L’Aubergine: Nightlife Favourite’s Heliopolis Branch Fails to Measure Up to the Original
131 Omar Ebn El Khattab St.
For the longest time, bars in Cairo were predominantly, and maybe even justifiably, concentrated in the central areas of the capital, leaving residents of the city’s outskirts, in places like 6th of October City, Heliopolis and even Maadi, to make an exhaustive trip into town – and an even more exhaustive trip back – in search of that thing we call nightlife.
Two or so years or go, however, Heliopolis nightlife exploded (a little); one piece of the proverbial shrapnel that subsequently landed on a dark and sleepy stretch of Omar Ebn El Khattab Street was L’Aubergine.
A longstanding favourite in Zamalek, the bar’s move to Masr El Gedida was a risky one and, though it has stood strong since, there’s a set of drawbacks that have led the bar to plateau.
Said drawbacks are superseded by one – and it’s a biggie: the fact that the sleek and aesthetically-clean bar does not have a license to serve imported spirits.

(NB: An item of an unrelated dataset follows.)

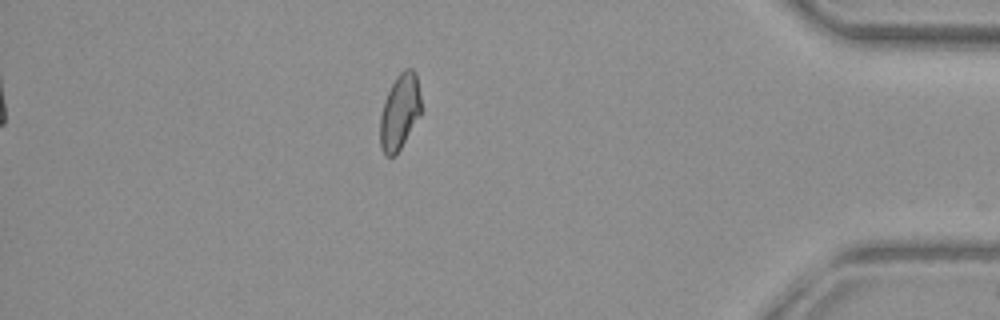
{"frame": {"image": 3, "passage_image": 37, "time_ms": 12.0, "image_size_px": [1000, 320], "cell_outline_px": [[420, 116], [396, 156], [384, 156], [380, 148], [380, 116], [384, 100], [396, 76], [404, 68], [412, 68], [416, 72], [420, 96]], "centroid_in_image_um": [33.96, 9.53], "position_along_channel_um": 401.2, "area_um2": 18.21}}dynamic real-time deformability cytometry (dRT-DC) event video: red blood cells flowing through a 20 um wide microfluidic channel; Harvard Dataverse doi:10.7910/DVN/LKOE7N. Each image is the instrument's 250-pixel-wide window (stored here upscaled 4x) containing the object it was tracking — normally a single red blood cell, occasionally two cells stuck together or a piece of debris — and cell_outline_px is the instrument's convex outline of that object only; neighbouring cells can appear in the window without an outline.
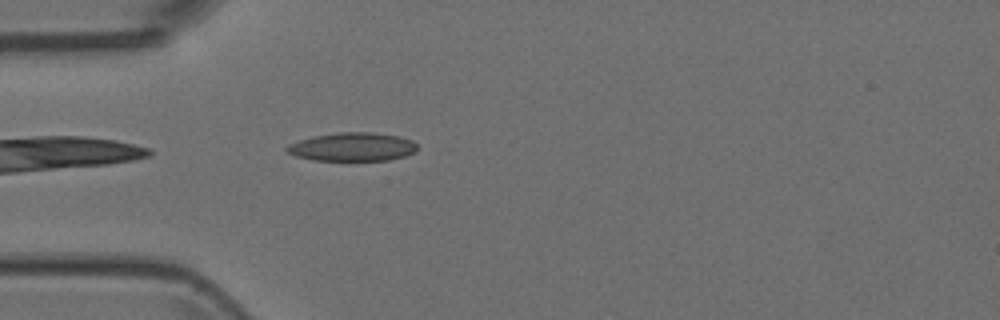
{"species": "Egyptian fruit bat (a non-hibernating species)", "species_latin": "Rousettus aegyptiacus", "temperature_condition": "room temperature", "stored_images_in_passage": 2, "camera_frame_rate_fps": 3000, "um_per_image_px": 0.085, "animal": {"sex": "female"}, "frame": {"image": 1, "passage_image": 2, "time_ms": 0.333, "image_size_px": [1000, 320], "cell_outline_px": [[416, 152], [404, 156], [388, 160], [312, 160], [296, 156], [288, 152], [284, 148], [288, 144], [300, 140], [316, 136], [340, 132], [368, 132], [396, 136], [412, 140], [416, 144]], "centroid_in_image_um": [29.95, 12.49], "position_along_channel_um": 55.1, "area_um2": 21.39}}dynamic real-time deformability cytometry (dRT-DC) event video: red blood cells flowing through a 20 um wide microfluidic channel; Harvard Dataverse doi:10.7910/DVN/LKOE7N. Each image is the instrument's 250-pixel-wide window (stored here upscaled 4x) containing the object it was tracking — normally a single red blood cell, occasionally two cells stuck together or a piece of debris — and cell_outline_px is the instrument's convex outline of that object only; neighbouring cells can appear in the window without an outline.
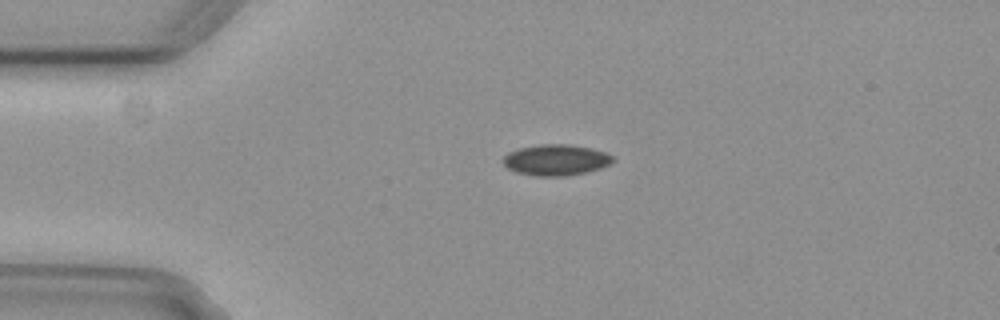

No one has been a more ardent supporter of local industry than Cairo 360 and the #BuyLocal trend, but we’d be kidding ourselves if we try to apply this to alcohol.
One way to get around this problem is to order a cocktail, which the L’Aubergine staff pull-off pretty well and, as the spirits are local, they’re deliciously cheap. A classic whiskey sour (30LE) was served in generous amount and was chugged down pretty quickly. Two of the more peculiarly named cocktails produced mixed results, though. The Sexy Bitch (30LE) saw vodka, pineapple juice, blue curaçao and grenadine served in a tall glass, but was sickly sweet and too heavy on the pineapple. The Horny Paul (45LE), however, packed much more of a punch, thanks to its combination of vodka, tequila, rum and lemonade; it was sharp, tangy and surprisingly refreshing and you could taste all three spirits. Away from the cocktails, beers are between 30LE and 35LE – a safe and reasonably-priced choice.

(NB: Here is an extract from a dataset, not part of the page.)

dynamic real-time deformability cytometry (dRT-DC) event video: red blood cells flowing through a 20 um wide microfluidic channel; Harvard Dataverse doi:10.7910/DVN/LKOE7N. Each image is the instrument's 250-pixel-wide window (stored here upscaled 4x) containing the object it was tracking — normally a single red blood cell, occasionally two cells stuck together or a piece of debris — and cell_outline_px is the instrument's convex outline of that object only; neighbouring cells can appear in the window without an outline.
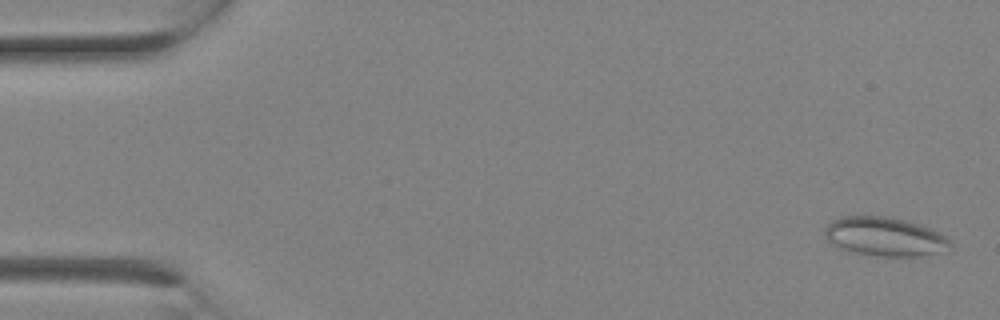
{"species": "Egyptian fruit bat (a non-hibernating species)", "species_latin": "Rousettus aegyptiacus", "temperature_condition": "room temperature", "stored_images_in_passage": 25, "camera_frame_rate_fps": 3000, "um_per_image_px": 0.085, "animal": {"sex": "female"}, "frame": {"image": 1, "passage_image": 1, "time_ms": 0.0, "image_size_px": [1000, 320], "cell_outline_px": [[952, 248], [948, 252], [920, 256], [880, 256], [856, 252], [832, 244], [824, 236], [824, 228], [832, 220], [840, 216], [888, 216], [920, 224], [940, 232], [952, 240]], "centroid_in_image_um": [75.29, 20.11], "position_along_channel_um": 9.7, "area_um2": 28.78}}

If you can overlook this imported-spirit-deficiency, then L’Aubergine is a pleasant, if unremarkable, bar where one can enjoy a casual drink with chums – at least that’s what one would hope. Unlike the Zamalek branch’s organically nonchalant atmosphere, L’Aubergine Heliopolis hovers over the idea of being a high-end lounge without really committing to it or any other personality. The decor is dark, cold, cool and demure – all acceptable attributes of a bar. But loud, inappropriately energetic and bass-ridden music, peculiar transparent cafe chairs and TV screens systematically jolt you out of getting comfortable.
In fairness, the venue as a space is treated sensibly and you can find seclusion on the higher round tables and stools, but it’s difficult to judge whether one should turn up in smart, tucked-in shirt or more casual attire.